More recently, and in relation to Syria, it was discovered that between 2004 and 2010, Britain had issued five licences for the export of sodium fluoride which can be used to make sarin, the most potent of nerve agents, used in the chemical weapons attacks in Syria in 2013. Further such licences were granted in 2012. The grants were investigated by the House of Commons Committees on Arms Export Controls (CAEC), the Chair of which, Sir John Stanley, posed written questions directly to then Business Secretary, Vince Cable. Cable's response to Sir John's request for the provision of the names of the companies to which export licences were granted was said to have denied the Committees the ability to take evidence from those companies in order properly to scrutinise the actions of his department (BIS) in granting the licences. In its Scrutiny of Arms Export Controls (2014), the CAEC concluded that the government's decision to grant the 2012 licences, after civil war had broken out in Syria, was irresponsible and the government's view that there were no grounds for refusing the export licences was grossly inaccurate and the result of a serious failure of due process within BIS. This hardly amounted to the government being held to account.

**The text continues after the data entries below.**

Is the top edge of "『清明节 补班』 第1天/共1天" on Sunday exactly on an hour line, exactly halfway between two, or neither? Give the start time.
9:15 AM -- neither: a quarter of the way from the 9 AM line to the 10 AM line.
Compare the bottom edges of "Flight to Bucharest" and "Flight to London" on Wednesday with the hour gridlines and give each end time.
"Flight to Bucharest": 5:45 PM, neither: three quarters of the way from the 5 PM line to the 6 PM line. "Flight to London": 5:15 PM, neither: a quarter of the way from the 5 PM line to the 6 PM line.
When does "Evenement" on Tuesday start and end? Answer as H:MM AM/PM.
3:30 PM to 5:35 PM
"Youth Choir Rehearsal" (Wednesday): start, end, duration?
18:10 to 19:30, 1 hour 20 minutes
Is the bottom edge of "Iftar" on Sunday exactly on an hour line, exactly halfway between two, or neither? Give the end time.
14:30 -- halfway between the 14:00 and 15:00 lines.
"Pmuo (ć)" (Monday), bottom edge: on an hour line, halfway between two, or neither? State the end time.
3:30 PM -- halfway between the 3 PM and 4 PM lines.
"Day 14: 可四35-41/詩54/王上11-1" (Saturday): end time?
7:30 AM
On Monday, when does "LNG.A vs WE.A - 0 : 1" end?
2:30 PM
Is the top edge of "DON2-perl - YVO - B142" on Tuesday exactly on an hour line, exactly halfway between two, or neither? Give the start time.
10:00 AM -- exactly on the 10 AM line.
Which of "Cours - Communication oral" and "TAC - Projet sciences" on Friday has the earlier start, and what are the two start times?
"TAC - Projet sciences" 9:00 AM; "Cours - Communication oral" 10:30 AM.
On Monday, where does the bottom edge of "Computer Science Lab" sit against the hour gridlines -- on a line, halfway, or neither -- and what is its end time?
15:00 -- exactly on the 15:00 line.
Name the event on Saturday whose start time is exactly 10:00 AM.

Only one individual, Dutch businessman, Frans van Anraat has ever been successfully prosecuted for the supply of chemical weapons, in that case to the Iraqi government in the lead-up to the attacks at Halabja. On 7 April 2015, the Appeals Court of The Hague confirmed an order that he pay compensation to each of the 16 Iranian victim-claimants in the sum of 25,000 euros. But of course, the supply of chemical weapons used at Halabja and elsewhere by the Iraqi government was far from the work of van Anraat alone.
As we await the JIM's Terms of Reference, we can only hope that the images of Syrian children suffocating to death after having inhaled mustard gas that appear to have motivated the Security Council to create the JIM will be sufficient to motivate JIM staff to pursue a full investigation, including into any complicity by permanent members of the Security Council. Whether they will also compel the Security Council to refer all of those involved, including governments of its member States, to the ICC for prosecution remains to be seen.